If you took a poll around Los Angeles, Magic is probably more important to the city than some of the actual sports-franchises of the city.
When Magic speaks or shall we say, tweets, the fans in and out of Los Angeles listen.
Inquiring minds would like to know this: If Howard never becomes a part of the Lakers organization, how do statements like these affect the relationship between Andrew Bynum and Magic?
Maybe it's all leading up to something, but there's tension in that room right now.
Of course they aren't necessarily teammates, but Magic is very much a part of the Lakers for life. It seems odd that he continues to openly court Howard as if Bynum were Kwame Brown.
This was a recent tweet, but there are a handful of times Magic has been on TNT during pre, half and post-game shows saying these same types of things referring to Howard in comparison of Bynum.
Howard is a helluva player, but the Lakers already have a seven-footer that is going to be 25 in October and was a starter for the West All-Star team.
Basketball pundits and fans have completely dissected the Howard versus Bynum argument for some time now, and the realities of the two have seemingly become clear. This trade idea seems to be about marketing and the fact that it is simply available.
And the availability factor leans more so in favor of Orlando.
When were the Lakers shopping Bynum because he simply didn't want to be there and was on his way to free agency?
This is going on a three-year fiasco in Orlando with Howard, and a lot of people feel sorry for the Magic right now.

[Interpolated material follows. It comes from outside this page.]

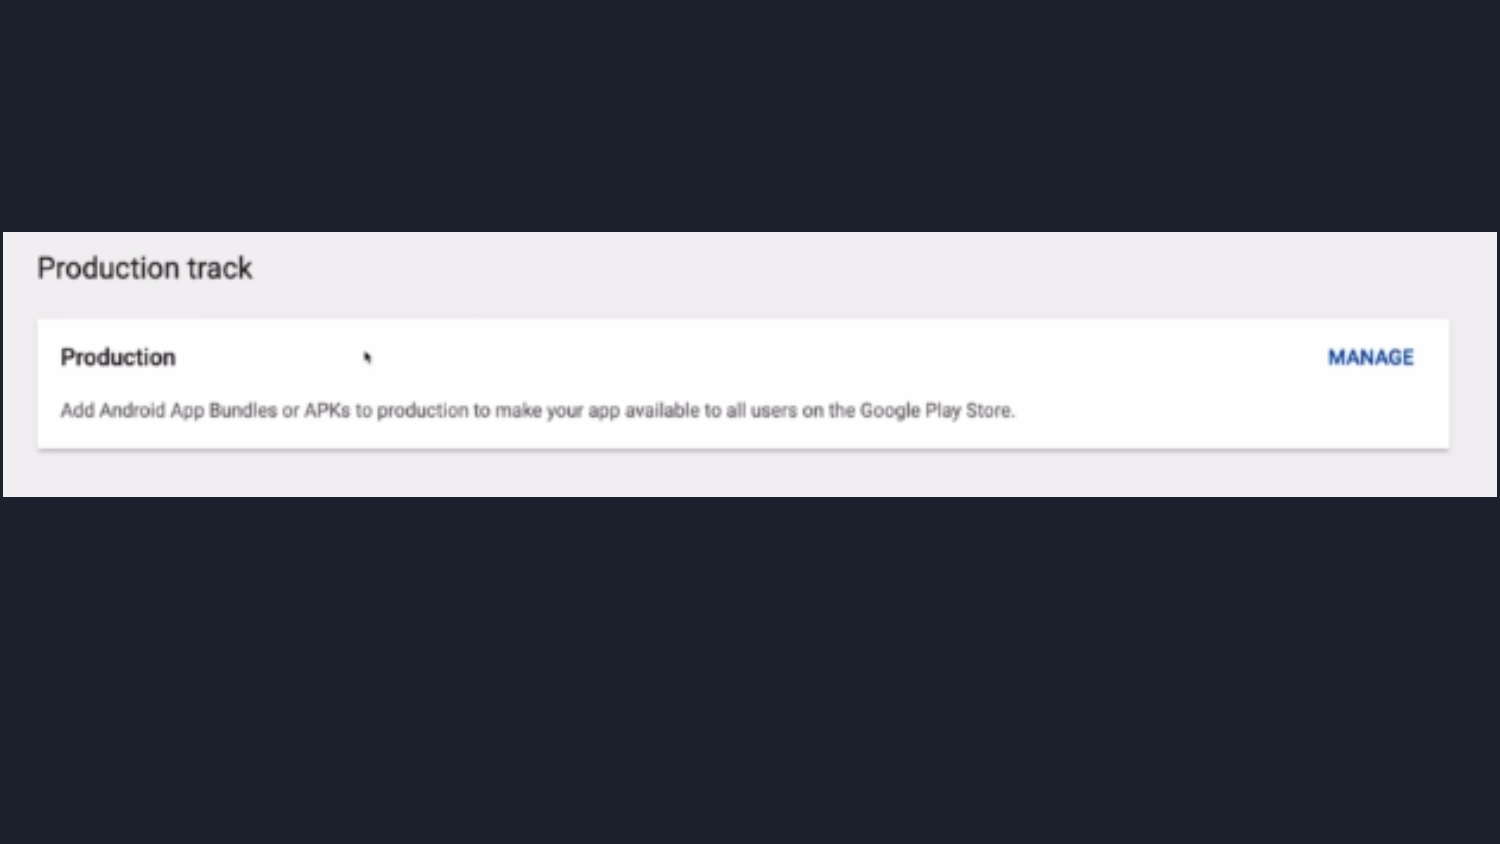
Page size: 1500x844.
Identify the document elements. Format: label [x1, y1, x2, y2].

picture [2, 232, 1498, 497]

They're probably better off without him.
No disrespect to Howard, but as it is always said, the NBA is a business, and the Magic should've dumped him off to Golden State last year, and he could simply have played the year out and signed with the Nets this coming Wednesday.
Howard didn't want to be the "bad guy," and for some, that's where it is now.
The basketball reality is simple when comparing Bynum to D12, and Magic is Hollywood cool with his latest appeal via Twitter.
Respectively, in comparison of their games, Bynum doesn't have the defense of Howard, and that is vice-versa on offense.
The health factor consists of Bynum and those bad knees, while Howard's back hopefully just needs rest.
The maturity level of Howard is being questioned with his demands and in LA, it's no different with Bynum and his mellow but unpredictably-agitated attitude.
What this trade seems to be about is the marketability of Howard in the years after Kobe Bryant and not solely off adding or taking talent away from the Lakers roster right now for championship purposes.
Bynum at center for the Lakers is more than fine—ask Kobe.
Oh wait. Bryant hasn't really spoken a word of want for D12, which is actually saying a lot.
Remember a few years back when Bryant wanted Jason Kidd for Bynum? Kobe let it be known, and we all knew.
Again, though, Los Angeles is Hollywood, and the NBA, again, is a business. If ad revenue and the Lakers roster in the years to come are really the reasons there is preference to D12 over Bynum, then that is fine.
Just please stop feeding the ideology that Howard is unusually superior to Bynum on the court.
That's simply not true, and a politically-correct, locker-room savvy veteran in Magic, should know that.